Syafathar menyusuri jalan menanjak ke Baduy Dalam. Ia peserta termuda, bocah berusia enam tahun.
Syafathar menyusuri jalan menanjak ke Baduy Dalam. Ia peserta termuda, bocah berusia enam tahun.

Peserta termuda adalah bocah berusia enam tahun, peserta tertua berusia 78 tahun. Yang tertua meragukan yang paling muda bisa sampai di Cibeo. "Jangan-jangan yang termuda juga meragukan yang tertua bisa sampai di Cibeo," ujar salah satu peserta berseloroh.

Yang tertua, Andi Sahrandi, sudah berkali-kali ke Cibeo. Yang termuda, namanya Nahleindra Syafathar, baru kali ini harus berjalan kaki jarak jauh naik turun bukit. Keduanya sampai juga di Cibeo.

Andi Sahrandi peserta tertua. Rombongan pulang dari Cibeo lewat jalur pendek ke Cijahe.
Andi Sahrandi peserta tertua. Rombongan pulang dari Cibeo lewat jalur pendek ke Cijahe.

Peserta tertua kedua, usianya 63 tahun, kerempeng, bawa tas punggung yang di dalamnya ada peralatan seduh kopi. Juga bisa sampai di Cibeo karena sudah biasa naik-turun gunung selama pandemi Covid-19.

Scroll untuk membaca

Scroll untuk membaca

Jumlah anggota rombongan ada 47 orang, terdiri dari anggota Perhimpunan Mahasiswa Bandung (PMB), komunitas Merdeka Hiking Club, mahasiswa Sekolah Bisnis dan Manajemen ITB, dan relawan Posko Jenggala.
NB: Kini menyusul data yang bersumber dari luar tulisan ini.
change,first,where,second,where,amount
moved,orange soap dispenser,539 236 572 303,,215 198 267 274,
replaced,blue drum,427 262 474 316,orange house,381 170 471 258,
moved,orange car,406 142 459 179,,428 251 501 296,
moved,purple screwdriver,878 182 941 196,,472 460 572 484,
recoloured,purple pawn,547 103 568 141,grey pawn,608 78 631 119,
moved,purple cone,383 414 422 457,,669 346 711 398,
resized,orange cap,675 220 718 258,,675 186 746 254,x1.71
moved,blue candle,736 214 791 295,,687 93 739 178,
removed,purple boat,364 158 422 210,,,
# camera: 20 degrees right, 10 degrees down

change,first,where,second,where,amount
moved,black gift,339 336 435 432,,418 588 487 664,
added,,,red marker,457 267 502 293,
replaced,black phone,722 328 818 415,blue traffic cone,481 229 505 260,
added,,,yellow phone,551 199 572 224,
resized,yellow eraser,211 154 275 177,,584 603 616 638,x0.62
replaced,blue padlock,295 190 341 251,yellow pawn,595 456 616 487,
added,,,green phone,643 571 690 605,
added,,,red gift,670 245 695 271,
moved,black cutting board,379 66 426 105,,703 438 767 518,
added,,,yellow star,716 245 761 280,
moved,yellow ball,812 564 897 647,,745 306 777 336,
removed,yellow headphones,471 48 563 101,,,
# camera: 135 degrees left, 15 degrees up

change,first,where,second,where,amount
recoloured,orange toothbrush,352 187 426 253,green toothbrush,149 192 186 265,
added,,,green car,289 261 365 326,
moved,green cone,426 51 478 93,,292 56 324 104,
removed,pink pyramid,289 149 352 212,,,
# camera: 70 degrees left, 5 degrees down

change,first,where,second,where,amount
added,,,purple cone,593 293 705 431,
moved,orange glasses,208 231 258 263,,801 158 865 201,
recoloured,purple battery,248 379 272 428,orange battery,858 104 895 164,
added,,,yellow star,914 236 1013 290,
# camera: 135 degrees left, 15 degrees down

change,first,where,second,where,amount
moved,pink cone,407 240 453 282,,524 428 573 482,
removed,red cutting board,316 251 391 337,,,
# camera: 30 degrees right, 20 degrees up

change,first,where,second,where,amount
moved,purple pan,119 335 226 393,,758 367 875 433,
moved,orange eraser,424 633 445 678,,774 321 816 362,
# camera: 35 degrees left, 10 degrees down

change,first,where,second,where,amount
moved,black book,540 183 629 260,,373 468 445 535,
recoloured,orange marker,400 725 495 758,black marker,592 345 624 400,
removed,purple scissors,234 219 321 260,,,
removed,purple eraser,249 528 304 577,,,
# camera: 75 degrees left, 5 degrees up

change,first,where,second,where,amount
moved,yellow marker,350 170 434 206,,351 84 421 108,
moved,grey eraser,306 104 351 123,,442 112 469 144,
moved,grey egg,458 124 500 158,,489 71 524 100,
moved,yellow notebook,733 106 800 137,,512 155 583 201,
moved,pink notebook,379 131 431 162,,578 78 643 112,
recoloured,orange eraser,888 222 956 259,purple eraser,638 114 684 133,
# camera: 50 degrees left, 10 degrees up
Mereka berangkat dari Bandung pada Jumat (26/5/2023) malam.

Yang muda-muda, yang berat badannya berlebih, ada beberapa. Juga berhasil tiba di Cibeo. "Tiap nanjak, gak berani lihat atas jadi nunduk terus biar gak lihat tinggi dan panjangnya tanjakan," kata Tadya, yang memiliki berat badan berlebih.

Tadya berfoto sejenak bersama anak-anak Baduy Luar yang bertemu di perjalanan.
Tadya berfoto sejenak bersama anak-anak Baduy Luar yang bertemu di perjalanan.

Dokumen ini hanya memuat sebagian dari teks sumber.